Historical information provided by The Jim Henson Company Archivist:
The Puppeteers of America annual festival meant that each summer Jim was able to meet like-minded people and new talent. The first one he and his wife Jane attended was in 1960 in Detroit where they encountered one of Jim’s inspirations, Burr Tillstrom, known for his television show Kukla, Fran and Ollie. Through Burr, they met master puppet builder Don Sahlin who would come to work for Jim in 1962 and become instrumental in establishing the distinctive look of the Muppets.
The following June, at the festival in Asilomar, CA, Jim made perhaps his most important discoveries: Jerry Juhl and Frank Oz. With a second child on the way, Jane was stepping back from performing, and Jim was eager to find puppeteers to fill the void. Frank was still in high school so not available, but Jerry jumped at the opportunity and moved to Washington to work with Jim that August. Starting as a puppeteer, he quickly took on writing duties, an area where he would make his greatest contribution. Of the gradual change to writing exclusively, Juhl once quipped, “I did it for self-protection. . . I never rated much [as a puppeteer] – so I figured I’d better save my job by doing something else.”

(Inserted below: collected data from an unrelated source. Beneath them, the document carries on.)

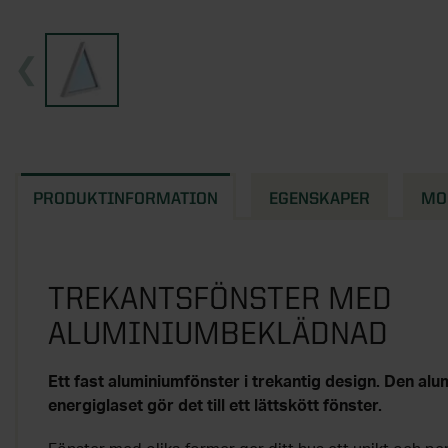
PRODUKTINFORMATION
EGENSKAPER
MO
TREKANTSFÖNSTER MED
ALUMINIUMBEKLÄDNAD
Ett fast aluminiumfönster i trekantig design. Den a
energiglaset gör det till ett lättskött fönster.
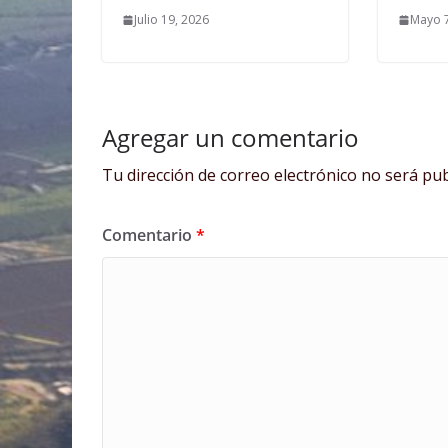
Julio 19, 2026
Mayo 7
Agregar un comentario
Tu dirección de correo electrónico no será pub
Comentario
*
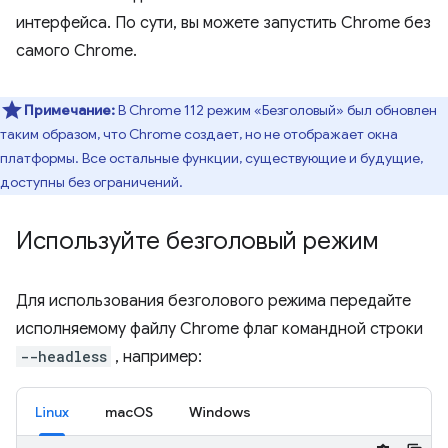
интерфейса. По сути, вы можете запустить Chrome без
самого Chrome.
Примечание:
В Chrome 112 режим «Безголовый» был обновлен
таким образом, что Chrome создает, но не отображает окна
платформы. Все остальные функции, существующие и будущие,
доступны без ограничений.
Используйте безголовый режим
Для использования безголового режима передайте
исполняемому файлу Chrome флаг командной строки
--headless
, например:
Linux
macOS
Windows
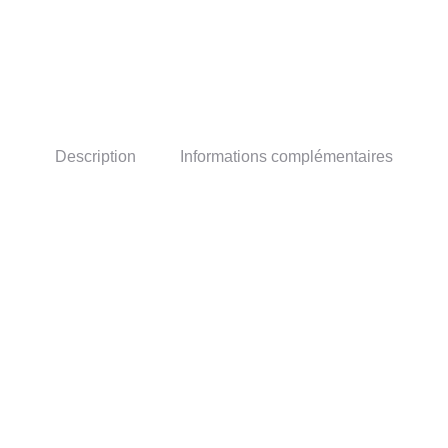
Description
Informations complémentaires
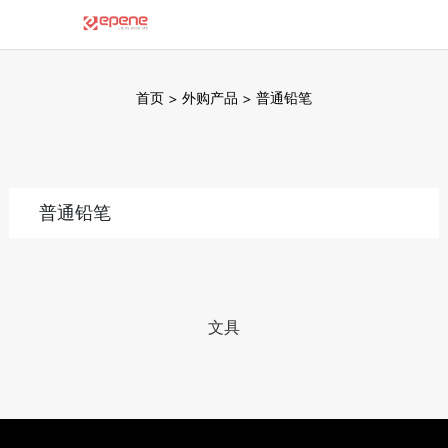
首页
>
外购产品
>
普通铅笔
普通铅笔
文具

In Jerry, Jim found an ideal collaborator. Their comic sensibilities and overall sense of decency matched well, and together they developed characters, stories and worlds. Jerry provided depth for Jim’s performances and chose the words to match Jim’s visual imagination. Together, they developed dozens of film and television ideas, co-writing dramas like The Cube, building relationships on Sesame Street, overseeing the anarchy of The Muppet Show, and collaborating on screenplays, specials, and live shows. When Jim wanted to create a show to teach peace and tolerance to children around the world, it was Jerry that he tapped to lead the development of Fraggle Rock. And after Jim’s passing in 1990, Jerry made sure the Muppets continued to speak their distinctive language of caring and comedy, bringing them into the 21st Century.